__EXERCISE AIM__
Reproduce verbatim the part of the osteosarcoma pathways passage below, starting with "Pathways characterised by" and going on through "this double FDR.".

__PROVIDED TEXT__
========================================
Pathways characterised by an excess of differentially expressed genes between MSCs and osteosarcomas, but lacking the possible ‘culture-tissue artefacts’, are most likely involved in malignant transformation. The GO-Elite application (http://www.genmapp.org/go_elite/go_elite.html) generates a non-redundant list of significant signal transduction pathways from the Gene Ontology (GO) project from a gene list with specific criteria. The criteria in this study included genes with a significant difference in mRNA expression between osteosarcomas and MSCs or MSCs differentiated to osteoblasts. Criteria were strict and corrected for false discovery rate (FDR) due to multiple testing. On these restricted P-values, the GO-Elite algorithm imposes another FDR correction. Table 3 lists the pathways that survive this double FDR.

Pathways that subsist the FDR correction are involved in cell cycle regulation, mitosis and DNA replication, the usual suspects when comparing tumours with their progenitor cells. Osteosarcoma is especially characterised by a high growth rate and numerous mitotic figures (Kilpatrick and Renner, 2003) and chemotherapy protocols are aimed at inhibiting the cell cycle. However, the current protocols are not effective in 40% of cases (Lewis et al, 2007a) and this may be because of a variable expression of certain cell cycle components.
========================================
__PROVIDED INFORMATION__
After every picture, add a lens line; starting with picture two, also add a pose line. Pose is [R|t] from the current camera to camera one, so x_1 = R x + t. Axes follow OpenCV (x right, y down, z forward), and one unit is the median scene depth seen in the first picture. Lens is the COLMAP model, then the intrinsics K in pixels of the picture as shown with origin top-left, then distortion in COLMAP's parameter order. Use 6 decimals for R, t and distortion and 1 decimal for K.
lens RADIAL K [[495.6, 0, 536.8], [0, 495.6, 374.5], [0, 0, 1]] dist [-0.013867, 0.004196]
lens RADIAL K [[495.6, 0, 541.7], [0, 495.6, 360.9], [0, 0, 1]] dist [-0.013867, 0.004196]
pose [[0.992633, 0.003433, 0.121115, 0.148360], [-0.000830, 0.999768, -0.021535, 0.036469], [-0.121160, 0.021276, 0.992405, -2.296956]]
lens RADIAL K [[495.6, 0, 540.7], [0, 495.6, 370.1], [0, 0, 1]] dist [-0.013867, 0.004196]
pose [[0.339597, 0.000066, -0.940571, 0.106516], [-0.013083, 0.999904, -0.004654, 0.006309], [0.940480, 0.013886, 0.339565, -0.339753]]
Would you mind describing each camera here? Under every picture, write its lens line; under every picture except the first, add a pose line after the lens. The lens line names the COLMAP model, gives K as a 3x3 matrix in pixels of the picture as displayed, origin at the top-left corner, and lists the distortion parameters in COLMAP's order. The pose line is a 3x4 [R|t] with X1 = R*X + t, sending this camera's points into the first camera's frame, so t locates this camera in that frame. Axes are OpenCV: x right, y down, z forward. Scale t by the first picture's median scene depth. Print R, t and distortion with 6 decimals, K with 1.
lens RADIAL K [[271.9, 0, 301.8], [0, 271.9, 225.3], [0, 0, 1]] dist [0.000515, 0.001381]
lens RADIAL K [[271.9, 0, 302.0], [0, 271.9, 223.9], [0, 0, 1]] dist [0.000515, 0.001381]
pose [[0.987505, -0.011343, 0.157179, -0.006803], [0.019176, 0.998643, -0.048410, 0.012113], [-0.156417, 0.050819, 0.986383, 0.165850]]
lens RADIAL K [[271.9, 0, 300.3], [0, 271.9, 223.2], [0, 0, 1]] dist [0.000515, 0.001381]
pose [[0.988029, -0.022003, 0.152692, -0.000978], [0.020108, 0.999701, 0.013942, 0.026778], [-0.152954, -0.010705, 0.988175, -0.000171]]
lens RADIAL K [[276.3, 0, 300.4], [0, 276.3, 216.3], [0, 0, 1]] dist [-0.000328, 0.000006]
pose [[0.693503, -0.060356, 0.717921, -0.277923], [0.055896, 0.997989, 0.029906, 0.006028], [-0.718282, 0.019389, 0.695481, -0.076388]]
========================================
__EXERCISE SOLUTION__
Pathways characterised by an excess of differentially expressed genes between MSCs and osteosarcomas, but lacking the possible ‘culture-tissue artefacts’, are most likely involved in malignant transformation. The GO-Elite application (http://www.genmapp.org/go_elite/go_elite.html) generates a non-redundant list of significant signal transduction pathways from the Gene Ontology (GO) project from a gene list with specific criteria. The criteria in this study included genes with a significant difference in mRNA expression between osteosarcomas and MSCs or MSCs differentiated to osteoblasts. Criteria were strict and corrected for false discovery rate (FDR) due to multiple testing. On these restricted P-values, the GO-Elite algorithm imposes another FDR correction. Table 3 lists the pathways that survive this double FDR.